19 Aralık 2010 Pazar

ee devam et sen

“O diil de” kalıbını çok fazla kullandığımı fark ettim biraz önce. Sanki karşımdakinin konuşmasını beğenmiyor da “bi sus da şunu dinle” havası yaratıyordum. Peki konuya “o diil de” diye girip çok mu önemli şeyler anlatıyorum? Yoo! Hatta çoğu zaman “o diil de” diyip lafın devamını getirmekte zorlandığım bile oluyor. Bazen ne kadar çaresiz kaldığımı anlatabilmek için şu örneği verebilirim:

- - ya işte dedi ki ….

Erdem: o diil de ..

- ee?

Erdem: ee devam et sen..

Tabii ki böyle bir hareket yaptıktan sonra o toplulukta insan herhangi bir önemsenme duygusu hissetmeyi bekleyemiyor. “Durun lan evrenin sırrı bende” de desen yok olmaz artık. Zaten oldum olası bir toplulukta muhabbete katılamama gibi bir sıkıntım olmuştur. Herhangi bir buluşmadan sonra iki gün boyunca boyun ağrısı çekerim, çünkü her söylenene “he he” anlamına gelecek şekilde kafa sallamışımdır.

Yazıyı yazarken de kafa salladığımı fark ettim.
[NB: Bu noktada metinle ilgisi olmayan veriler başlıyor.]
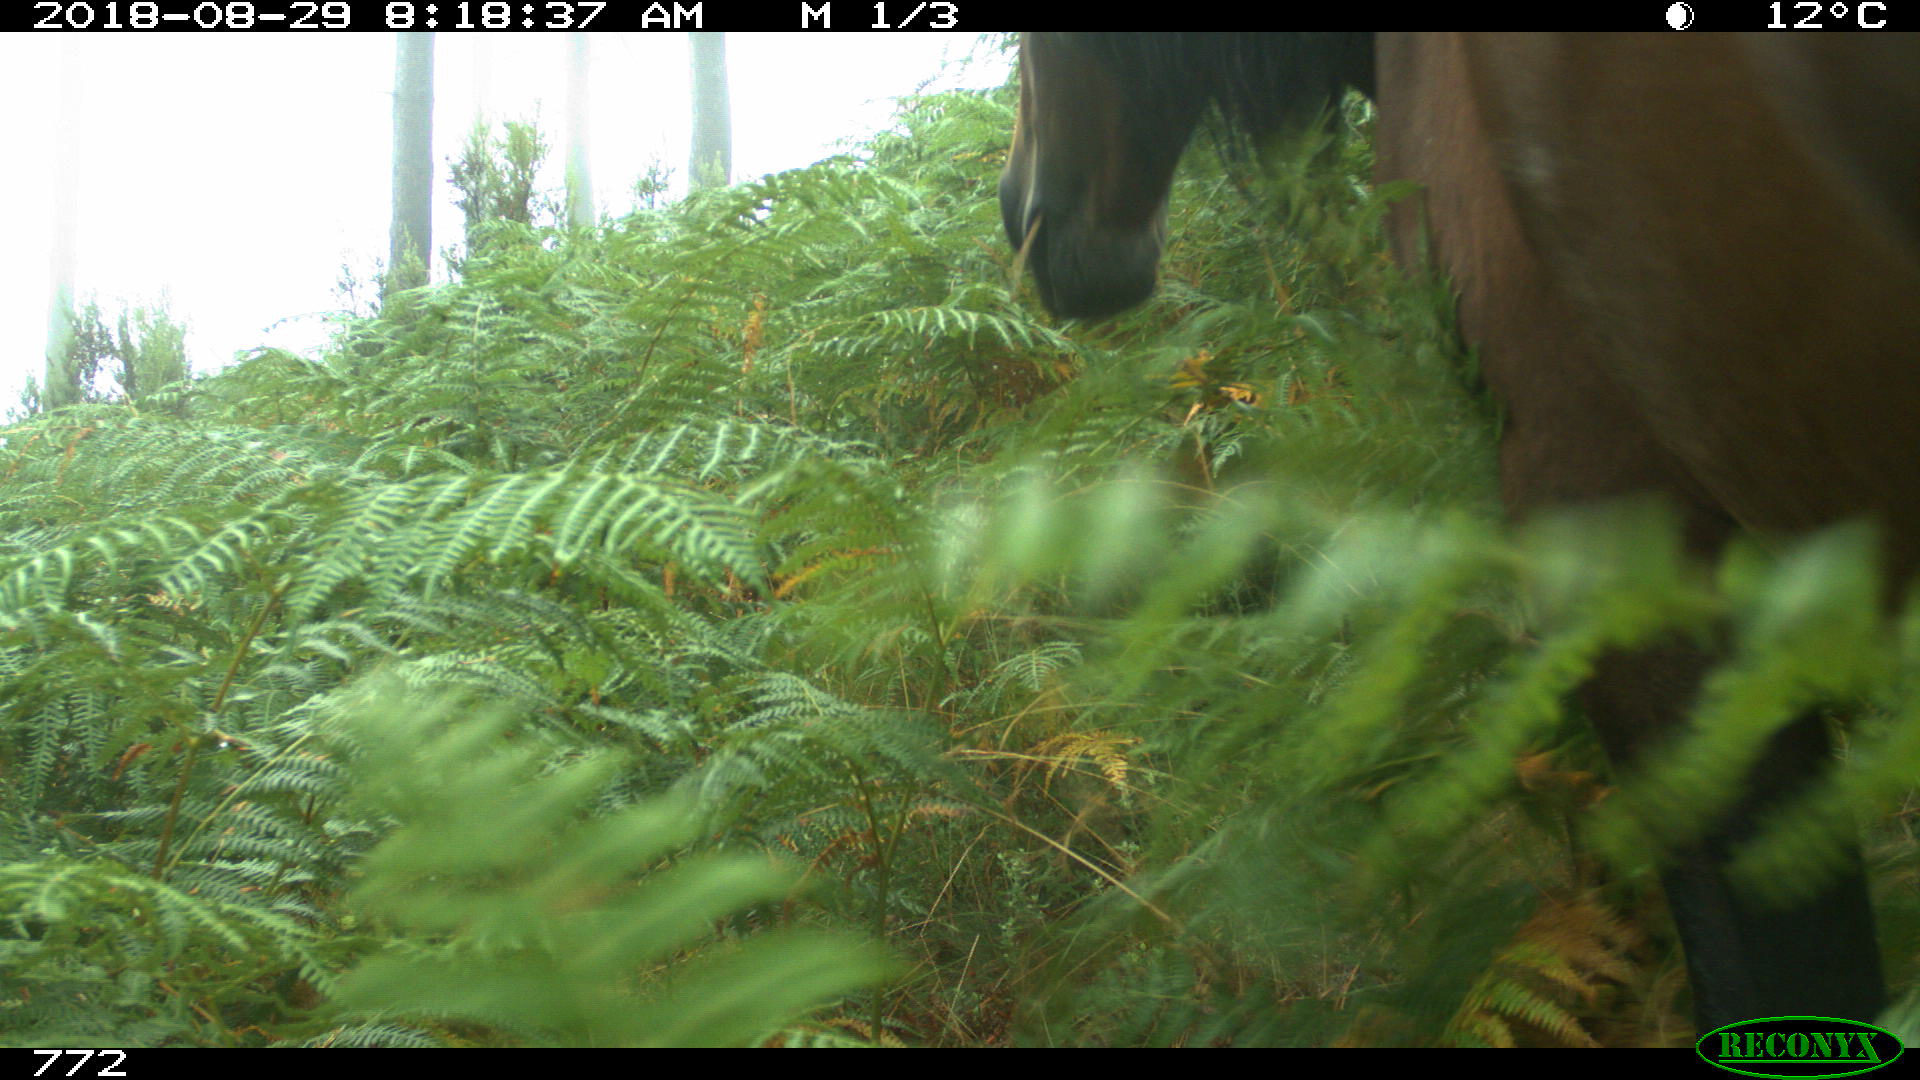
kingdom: Animalia
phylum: Chordata
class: Mammalia
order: Perissodactyla
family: Equidae
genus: Equus
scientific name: Equus caballus
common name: Horse
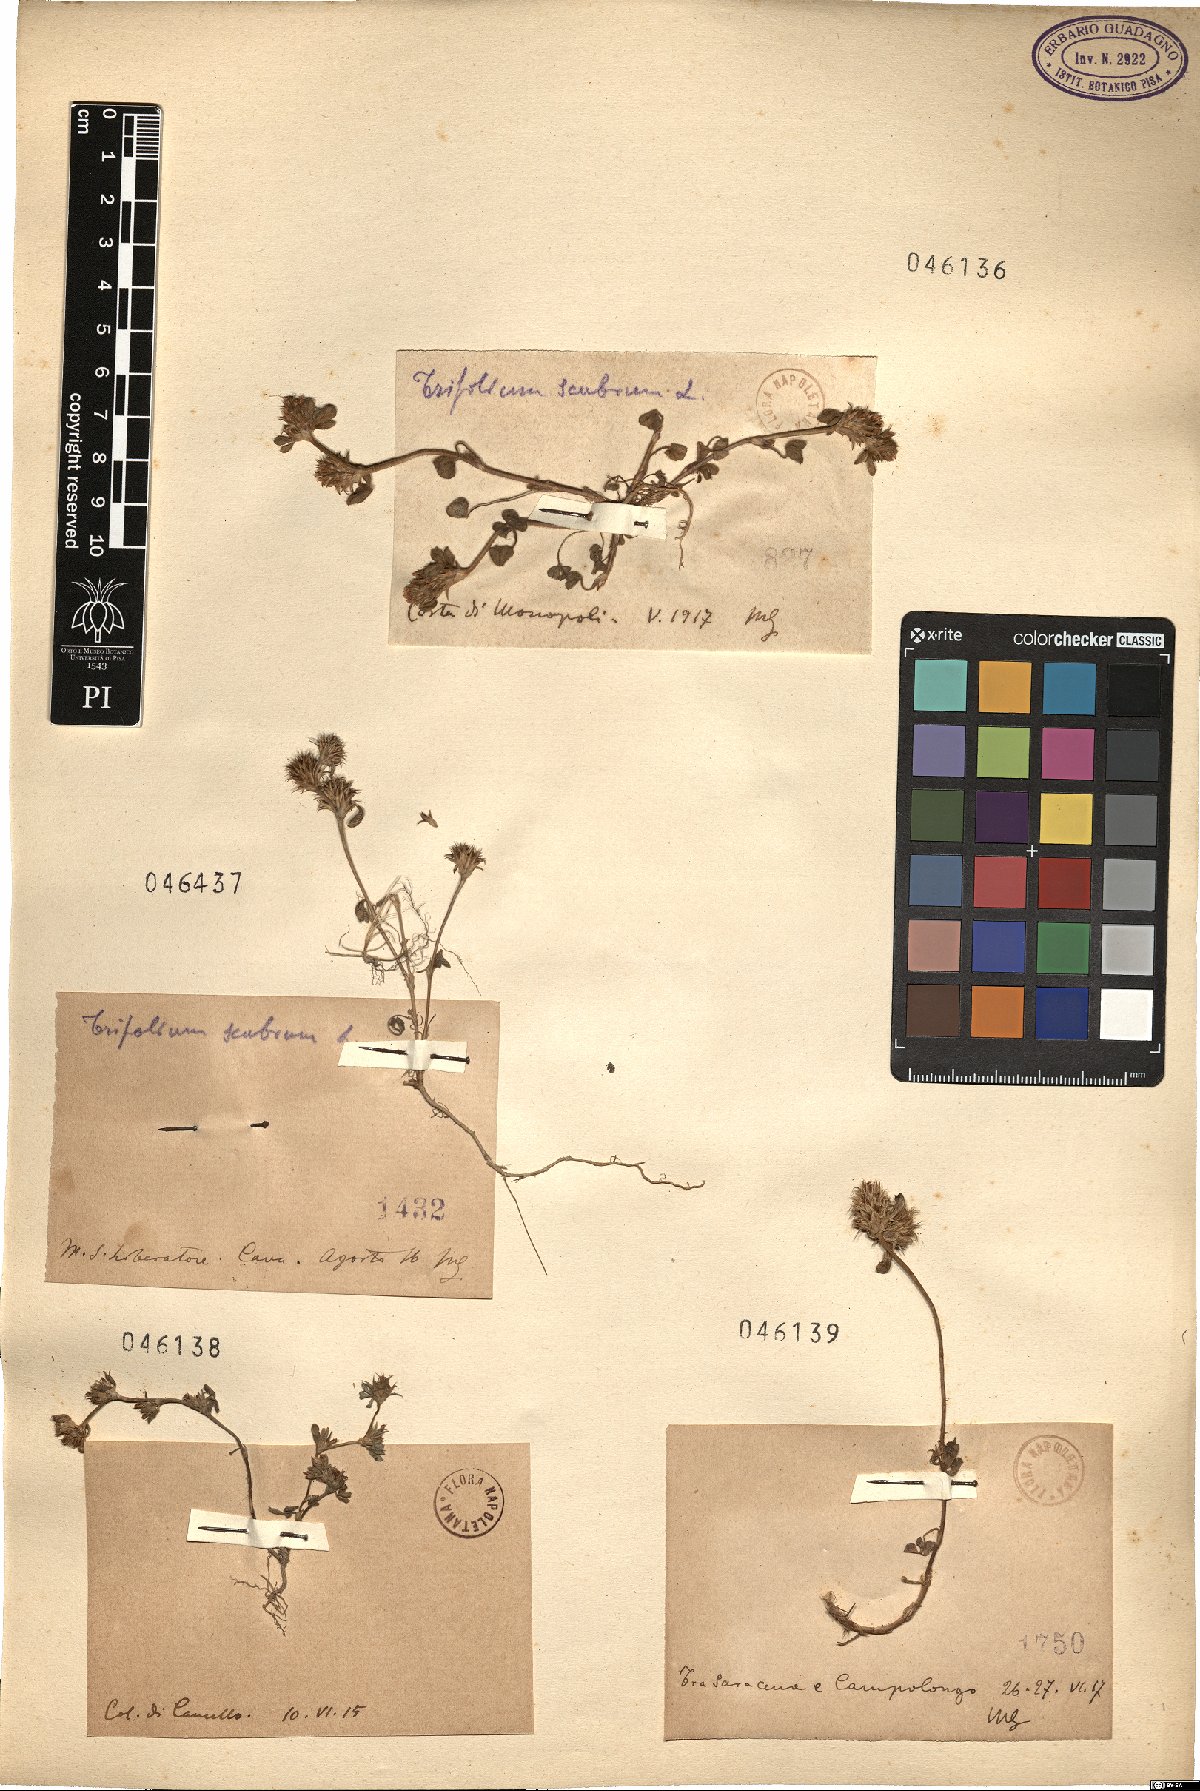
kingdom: Plantae
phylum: Tracheophyta
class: Magnoliopsida
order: Fabales
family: Fabaceae
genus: Trifolium
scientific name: Trifolium scabrum
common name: Rough clover
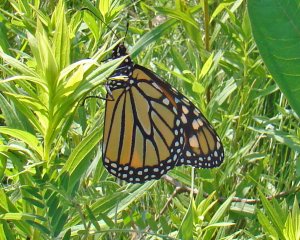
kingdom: Animalia
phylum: Arthropoda
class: Insecta
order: Lepidoptera
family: Nymphalidae
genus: Danaus
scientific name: Danaus plexippus
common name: Monarch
Çünkü media player kendisinden bekleneni yapıyor ve şarkı çalıyordu. “Acaba durup dururken de mi kafa sallıyorum?” diye korktum ve şarkıyı durdurup üç dakika kadar bekledim. Kafam sabit durabiliyordu. Mutluluktan şarkıyı devam ettirmek istedim. “Die, Die My Darling” çalıyordu ve ben mutluluktan kafa sallıyordum. Tarifsiz bir korku kapladı içimi. “Öl” diyip neden mutlu oluyordum ben! Nasıl bir bünye olmuştum! Çok korktum, çok! Buna benzer bir korkuyu sanırım beş yaşındayken, balkonda oturan annemin kolunun bir kısmını dışarıda gördüğüm anda yaşamıştım. “Kolun düşecek anne!” diye haykırarak ağlamış bir insanım ben. Böyle de saçmalıklar yapmışımdır.

Saçmalık yapmak bir yere kadar tolere edilebilir bir şey bence. Ama tolerans eşiği nedir işte bunu düzgün ayarlamak lazım. Bu konuda hiçbir zaman başarılı olamadım. Alttan almak bu dünyada yapabildiğim en iyi şey olabilir. (Alttan almadığım olaylar ve kişiler varsa özür dilerim ama varsa da epsilon kadardır herhalde, daha fazla olamaz.) Şimdi biri beni gelip durup dururken öldürse, “aman sıkma canını abicim zaten ölmeyecek miydik?” diyerek cinayetimi bile alttan alabilirim son nefesimde. Böyle garip bir mekanizmam var. Ama de bağlacını ayrı yazmayan insanların bu davranışını alttan alamam. Sırası gelmişken de bağlacına olan kızgınlığımı da belirtmek isterim; obsesif olmamda kendisi başroldedir. Ama yine de kendisine saygıyı eksik etmem, seviyeli bir birlikteliğimiz vardır.

O diil de “A” ne muhteşem bir şarkıdır. Üst paragrafta “seviyeli birliktelik” yazdıktan sonra aklıma bu şarkının gelmesi çok ironik. Birden onu açasım geldi. (açası gelmek?) Açtım. Ondan sonra “Ağla” çaldı. “Çok uzaklardan onun sesini duyarken, sana huzur veren gelir mi seslenirsen? Sen de benim kadar yalnız ve ümitsizsen ağla. .” dedi Deniz abimiz. Sonra “Turn the Page” açtım.

Later in the evenin',

As you lie awake in bed

With the echoes of the amplifiers,

Ringin' in your head

You smoke the day's last cigarette,

Rememberin' what she said

What she said


Şarkı çalıyor. Dur ben onu dinliyim.